Shelley Senter’s piece met me at square one by challenging me to answer the most basic question—“What is dance?” Coming into that performance, I would have defined it as people moving around, accompanied by music. But Senter put lie to that definition immediately with her stillness and silence, then with the addition of a direct and forceful spoken narrative. What, if not dance, was Senter doing on stage, moving ever so slightly while accompanied (or in the company of, which I think is a better way to describe it), by this disembodied narrator? She clearly was communicating. She was engaged in what struck me as profound expression. So there’s my new definition of dance: “Expression through movement.”
The next performer of the night, David Thomson, gave me the opportunity to apply this definition.

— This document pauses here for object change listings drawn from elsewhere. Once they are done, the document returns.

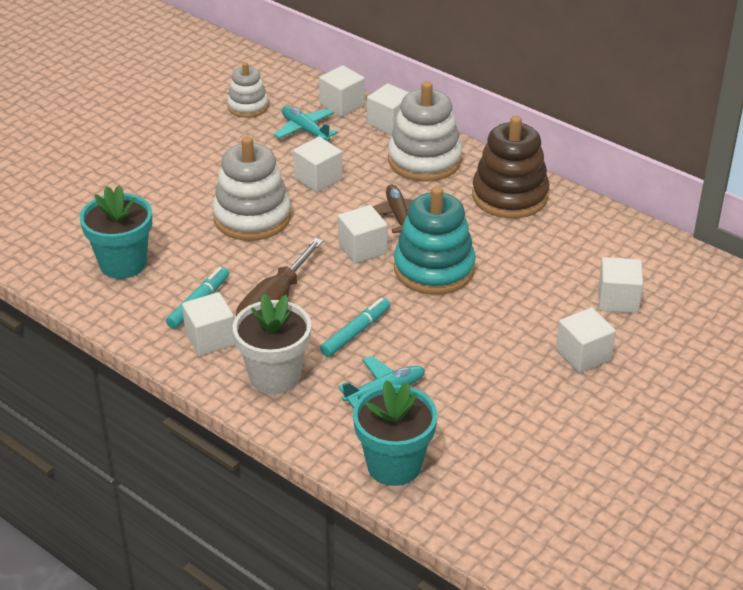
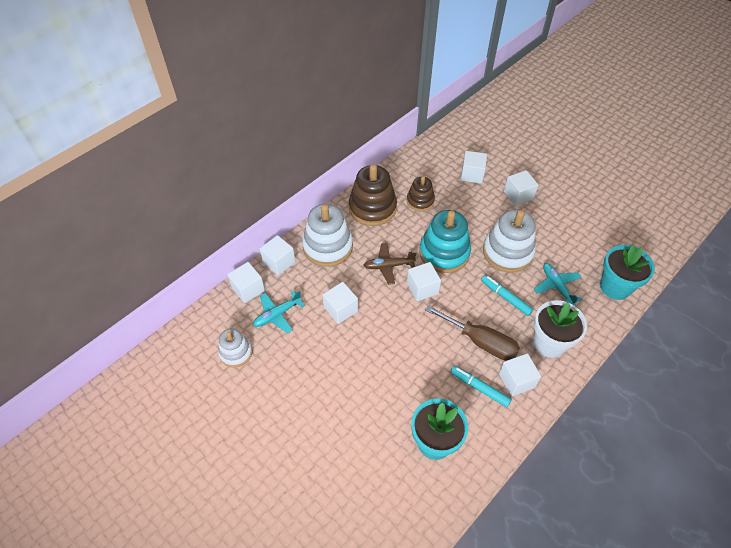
camera: 85 degrees left, 15 degrees up
white stacking toy [212,136,291,241] -> white stacking toy moved to [483,209,536,273]
none -> brown stacking toy [407,176,435,211]

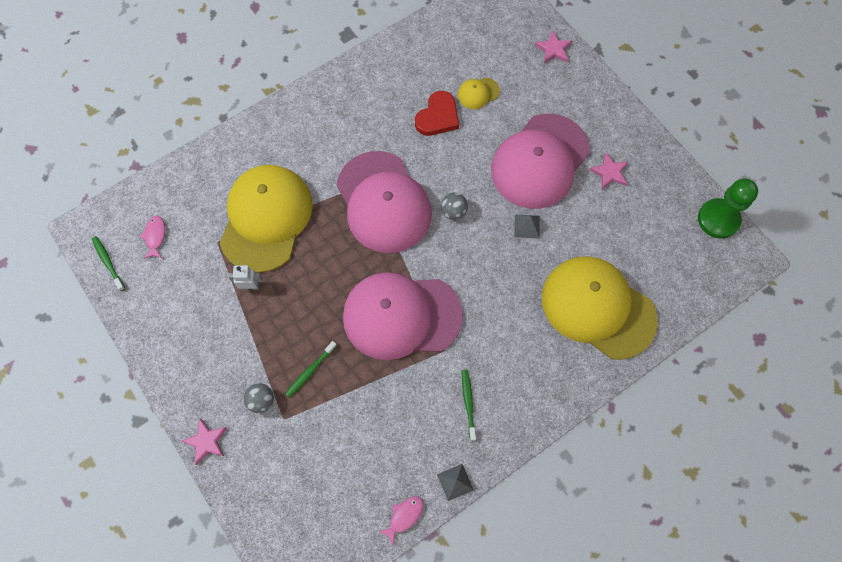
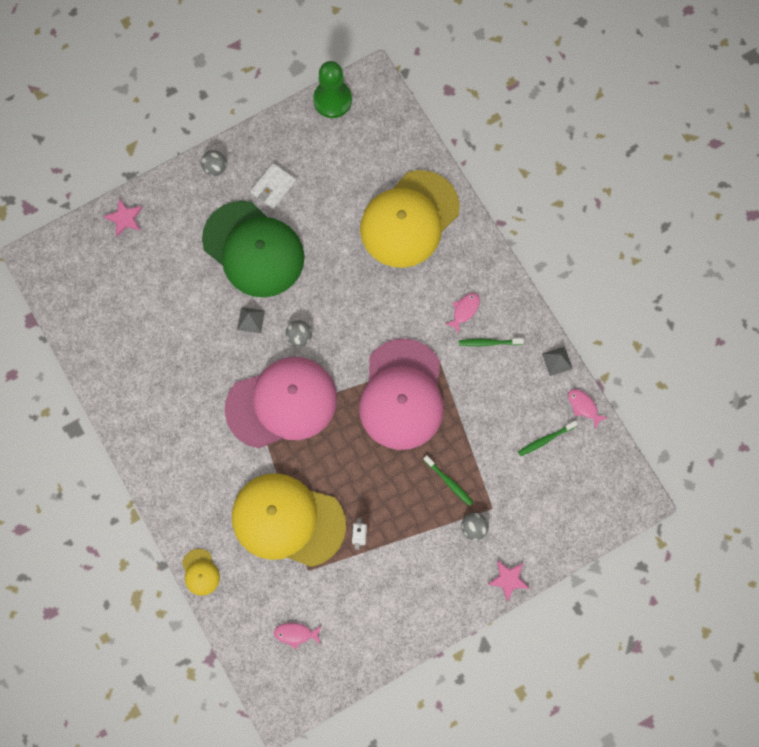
camera: 85 degrees left, 5 degrees up
green toothbrush [92,236,125,291] -> green toothbrush moved to [518,421,578,456]
red heart [415,91,459,136] -> none
yellow cap [458,77,500,109] -> yellow cap moved to [182,549,220,596]
pink cap [491,114,590,209] -> green cap [202,201,305,297]
grey pyramid [515,215,540,238] -> grey pyramid moved to [237,307,265,333]
pink star [589,152,628,189] -> white wallet [250,163,296,209]
none -> grey ball [201,150,227,176]
none -> pink fish [445,293,480,333]

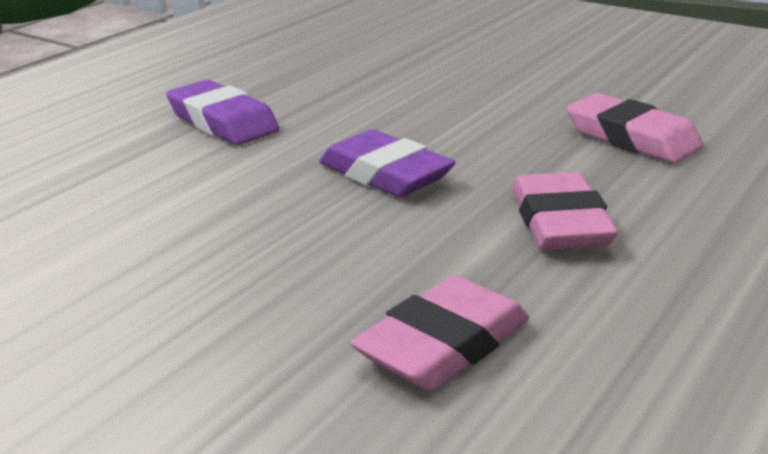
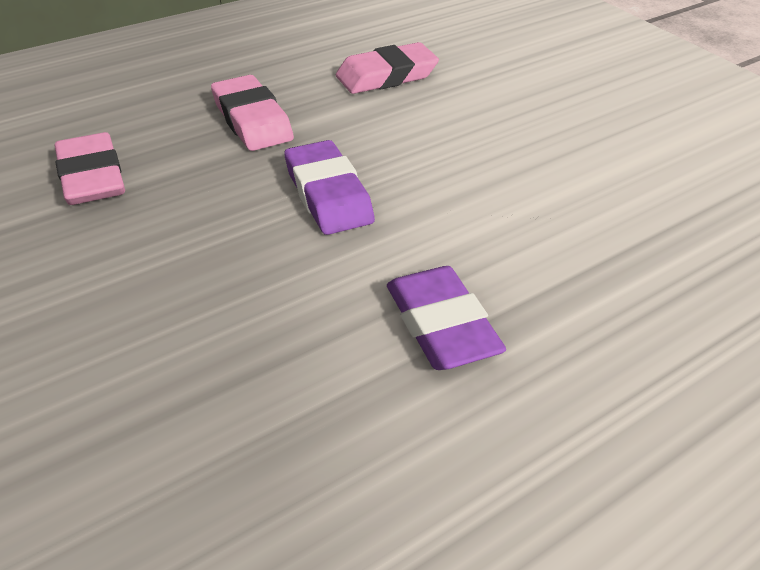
camera: 160 degrees left, 15 degrees up
pink eraser [512,172,618,250] -> pink eraser turned 45 degrees counterclockwise [211,75,294,151]

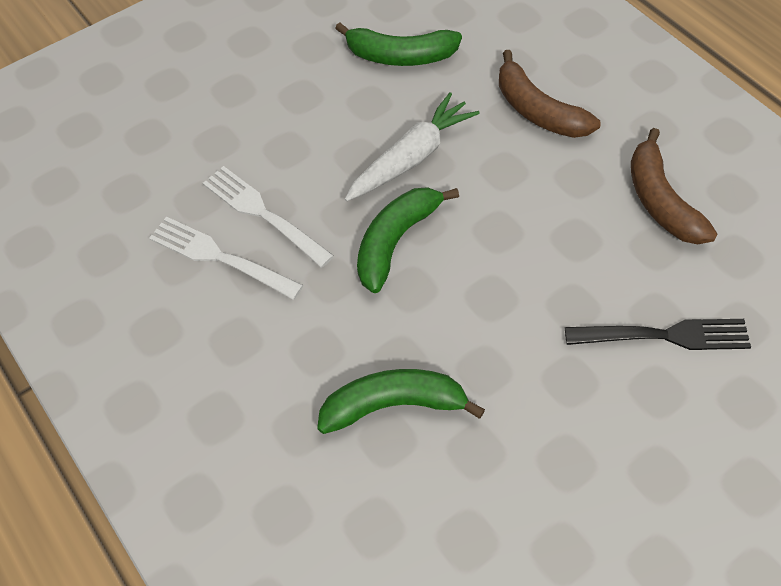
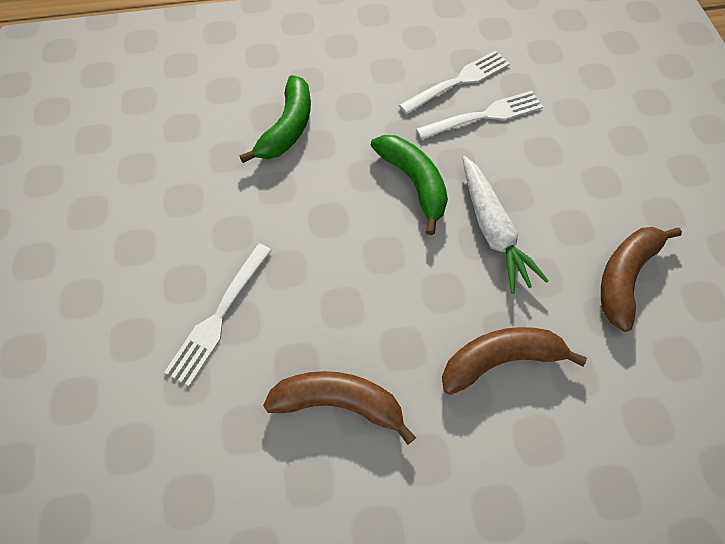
camera: 115 degrees right, 5 degrees up
green banana [335,23,462,66] -> brown banana [601,227,682,332]
black fork [565,319,751,350] -> white fork [164,243,272,386]

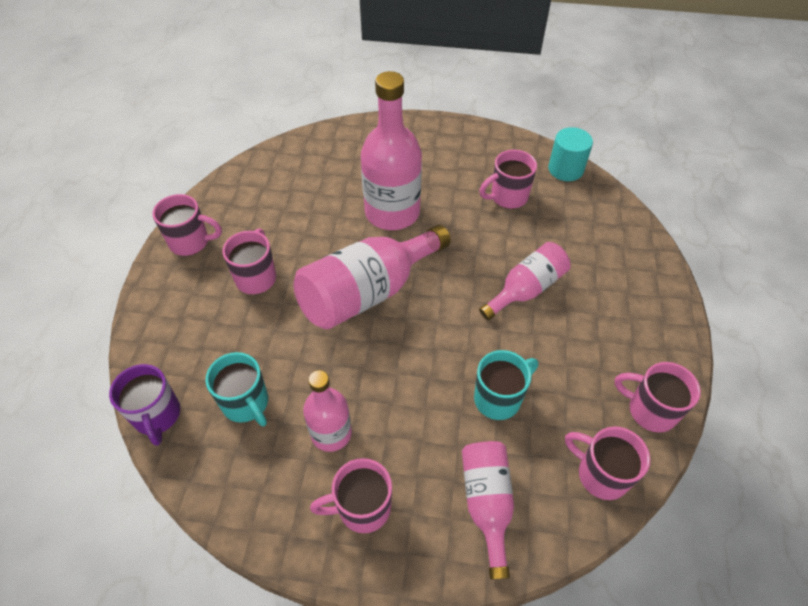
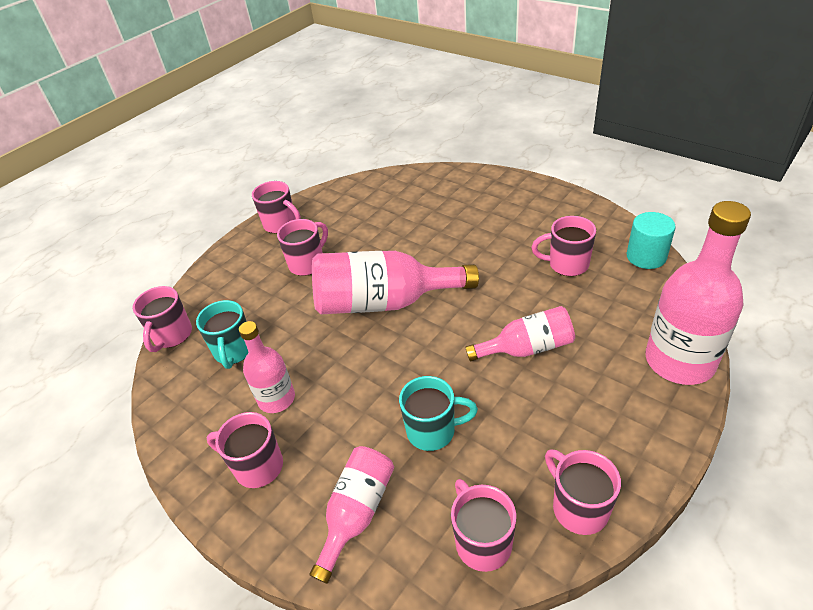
camera: 35 degrees right, 10 degrees down
purple mug [109,364,180,446] -> pink mug [133,286,192,352]
pink bottle [361,71,422,230] -> pink bottle moved to [645,201,751,385]

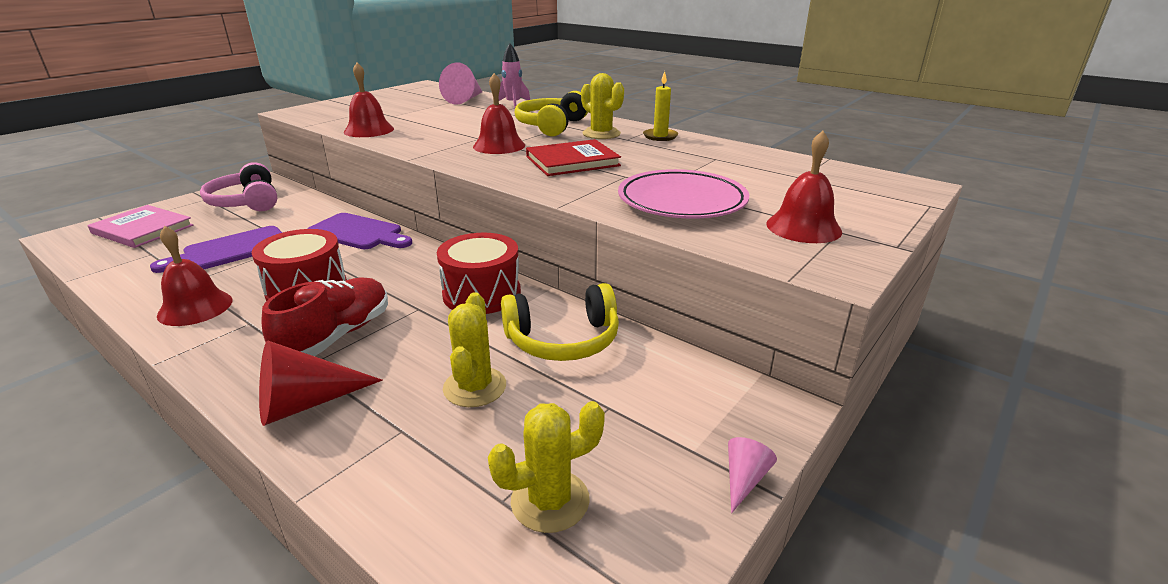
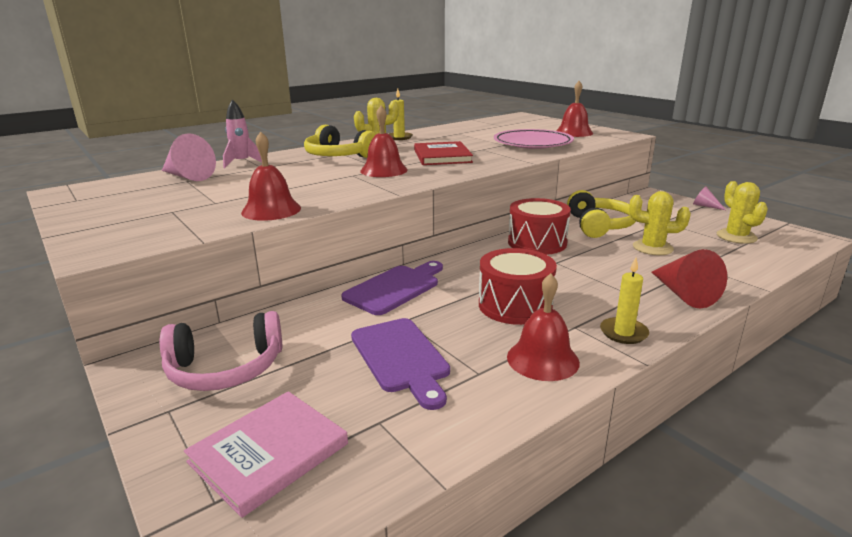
camera: 75 degrees left, 5 degrees down
red shoe [261,277,388,356] -> none
none -> yellow candle [600,258,649,344]

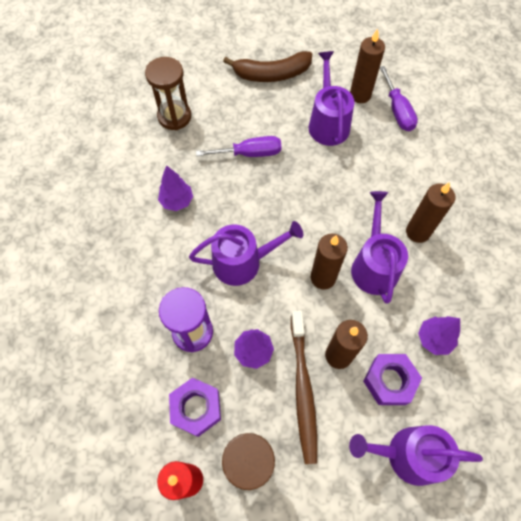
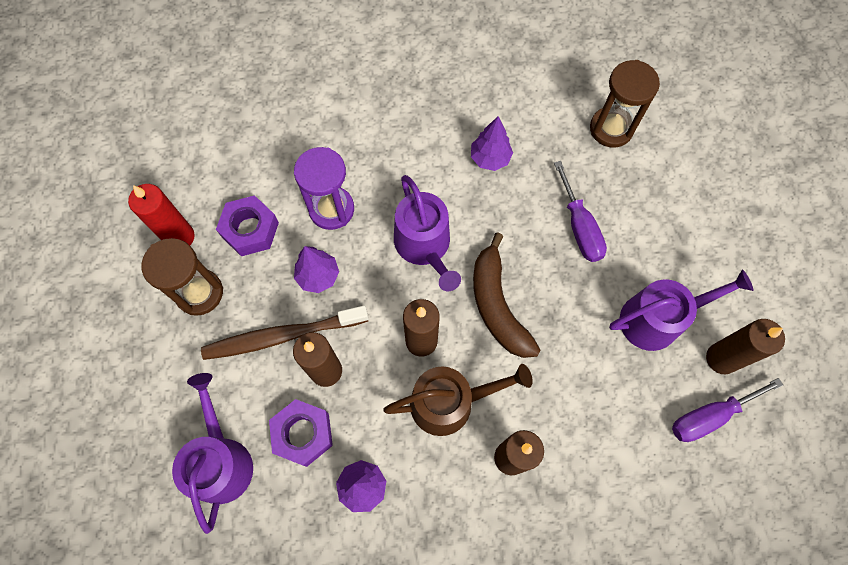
camera: 80 degrees right, 5 degrees up
brown banana [223,51,312,82] -> brown banana moved to [473,232,541,358]
purple watering can [351,191,408,304] -> brown watering can [383,364,533,436]

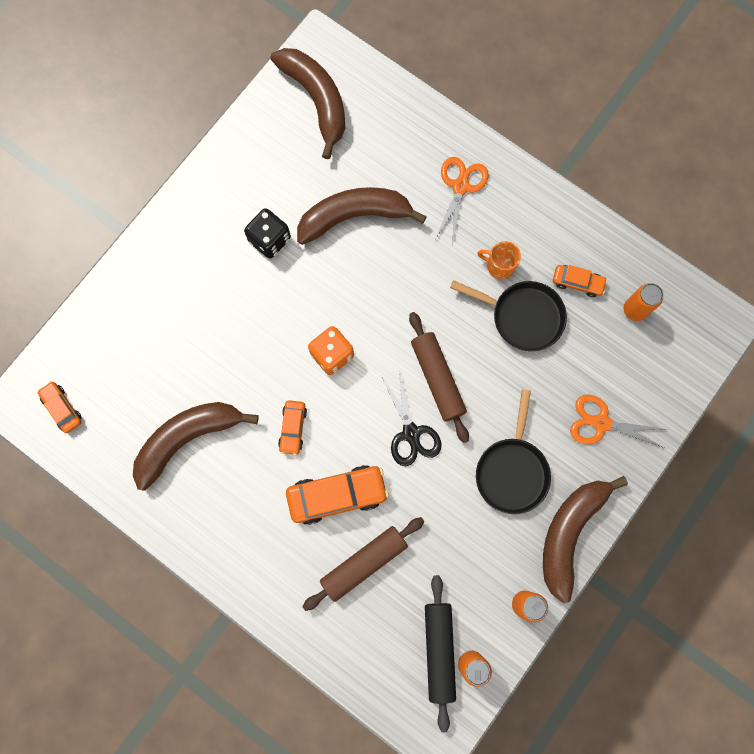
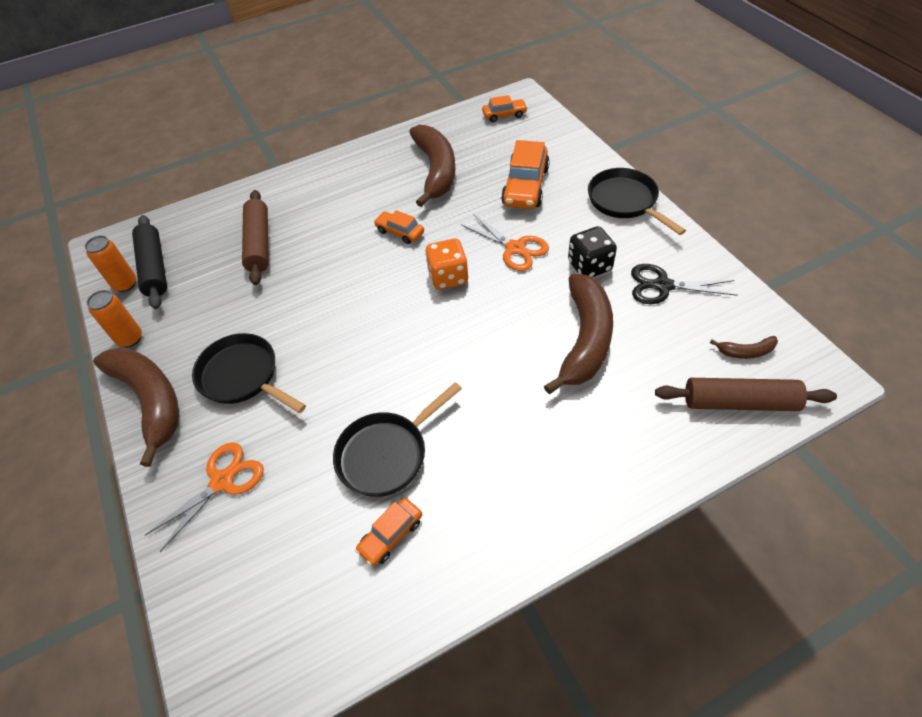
camera: 120 degrees right, 25 degrees down
brown banana [271,48,345,159] -> brown banana [710,336,778,359], size x0.43
orange car [286,465,389,525] -> orange car moved to [501,140,550,209]
black scissors [382,369,441,466] -> black scissors moved to [631,264,737,304]
brown rolling pin [409,312,469,443] -> brown rolling pin moved to [655,378,837,411]
black rolling pin [425,575,456,733] -> black rolling pin turned 45 degrees clockwise [132,215,167,309]
orange scissors [435,157,489,242] -> orange scissors moved to [461,214,549,271]
orange mug [478,241,521,279] -> none
orange can [624,283,663,321] -> none
none -> black pan [588,168,686,235]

There, I looked for the expressiveness in every movement. His work educated me, not only about dance, but also about African and African-American social and political history. I found myself taking in information, as a student, not just through the words accompanying the dance, but also the way the dancers moved with them, in something like abstract-expressionist pantomime.
At the end of the performance I had the wonderful opportunity to meet Danspace’s executive director, Judy Hussie-Taylor. Bursting with enthusiasm about what I had seen, I related to her my last hour’s internal monologue. She responded that I should also look at the space where the dancers are not moving—the negative space. What a revelation that was! It was as if I had just seen Fight Club or The Sixth Sense and I wanted to watch the whole performance over again, armed with my new insight.
I can’t wait to see what Platform 2010 has next.